Trembling,
Grace Eye took up her opening stance and waited for the heavy
burgundy velvet curtains to lift.
She
always got like this when she had to start an act and had to hold a
near-impossible position. Her belly flip-flopped as she desperately
tried to maintain her peculiar, twisted ballet-like curtsey
centre-stage. Her head was anchored to her left, chin dropped to her
chest, and her legs were criss-crossed with one foot on bent tip-toe
a step behind the other; both knees were splayed and her arms held
out the corners of her can-can-style ruffled black skirt in a
Cheshire cat smile. The coloured nets peeped from underneath and
looked like sweet-stained teeth after too many lollipops. Her partner
and elder sister, Angela Eye, who was dressed similarly, but in a
mottled brown and without the hoop of scratchy, rustling
rainbow-coloured petticoats, watched from the wings.
Grace
was always the male: the one who preened and puffed up in a riot of
colour in a bid to impress a duller potential mate. Sometimes she
tired of giving chase across the hall, gym floor, school stage, or
wherever they played and would have liked to have played the hen, but
Angela flatly refused to be the primping, more self-assured male. The
hen had more appeal because although she appeared docile, she was
actually in charge, and that's how it was with them.
Angela
took the bookings, organised everything and controlled the purse
strings, which meant Grace extended her stage role into hen-pecked
husband: she did as she was told by her elder sister. And now, thanks
to Angela, here they were at the Polka Dot Theatre, on the last leg
of their educational tour.
The
music struck up, and as the curtains pushed back, the spotlight hit
her. Grace twitched her
foot to a subtle point, sweeping the floor in a backwards-forwards
motion in time to the beat, and began to swish her layers of skirt as
the music built. She moved her neck and head in a jutting motion and
proudly thrust her chest out as she strutted with pointed feet across
the floor. The music turned gentler so that Angela could enter and
begin her elegant solo. She pecked the ground here, scratched the
ground there, and deliberately shown disinterest. Grace watched from
the cover of stage props, poking her head out from behind MDF rocks
and foliage, shaking her midnight-blue sheathed shoulders and swaying
the plume on her head. This part always made the children laugh
because of her absurd behaviour, and there were stifled giggles as
she made flirting 'notice me' gestures and advanced towards her elder
sister, the hen.
Angela
cocked her head and with her natural beady eyes studied her younger
sister in the guise of mate. She wasn't being precise enough with the
positioning of her arms or feet; she'd have to have a firm word with
her after, but for now the performance must continue. She retreated,
then was pulled towards her pursuer, now in the final stages of the
mating ritual.
Grace's
face was flushed from countless pirouettes around her cornered
sister, which to the attentive audience had made her seem like a
spinning top of hungry flames. Her chest rose and fell rapidly, then
began to slow as she regained a steadier pace; one last twirl and
then a flourishing forward bend to pin Angela down.
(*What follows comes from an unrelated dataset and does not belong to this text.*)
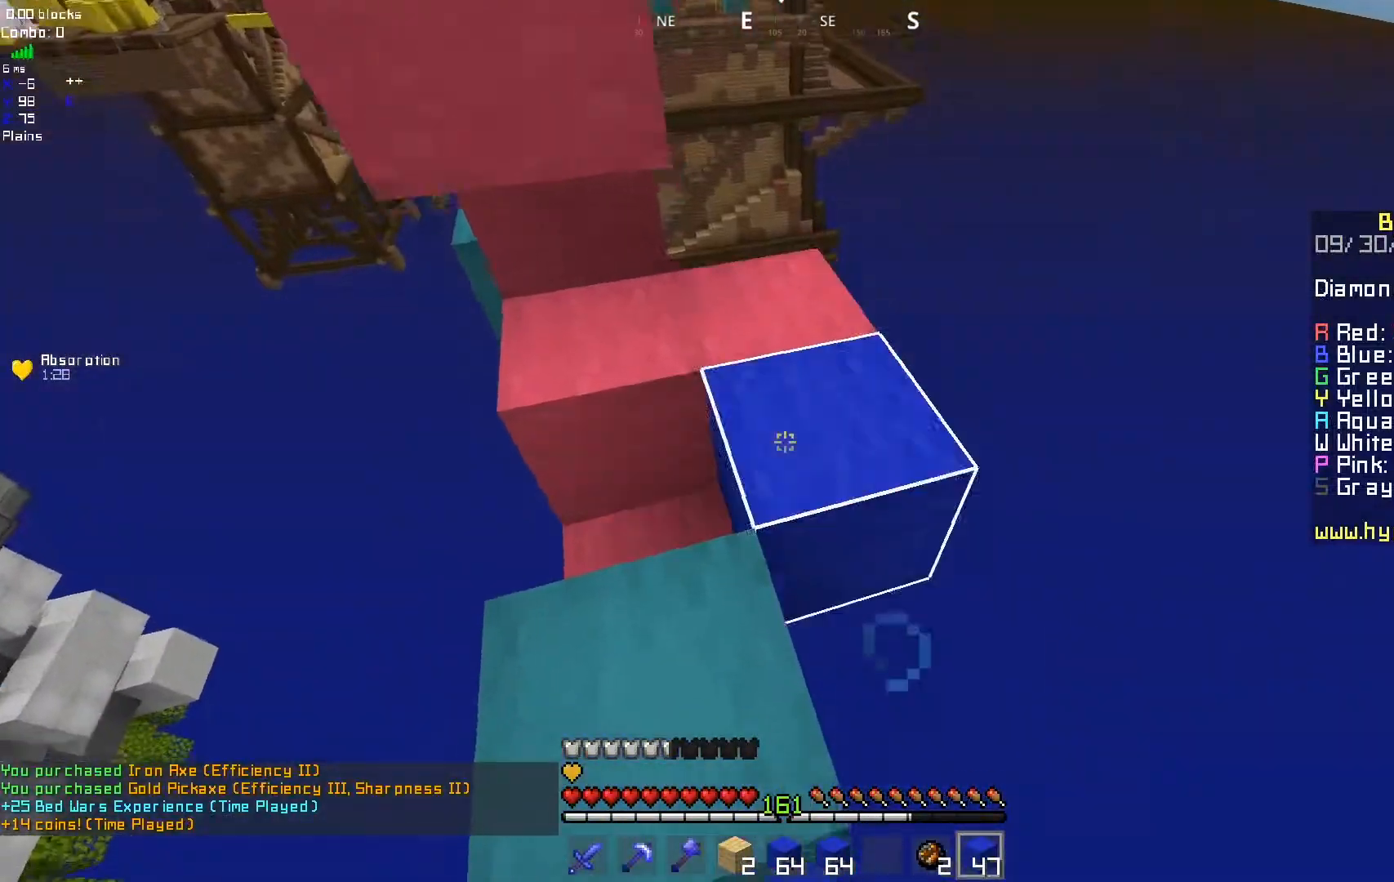
{"keys": [], "mouse": [], "events": [[133, "mouse_right", "up"], [250, "mouse_right", "down"], [417, "mouse_right", "up"]]}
Got her now! And
that boys and girls is how some male birds woo a female mate.
A quick
double bow to the chorus of claps, followed by a short question and
answer, and then thankfully the teachers would take over. At this
point Angela and Grace would look at each other with a mixture of
triumph and horror plastered on their expressions. Here they were,
the Eye sisters, a rousing, educational success, whose performances
were applauded only as dancing birds!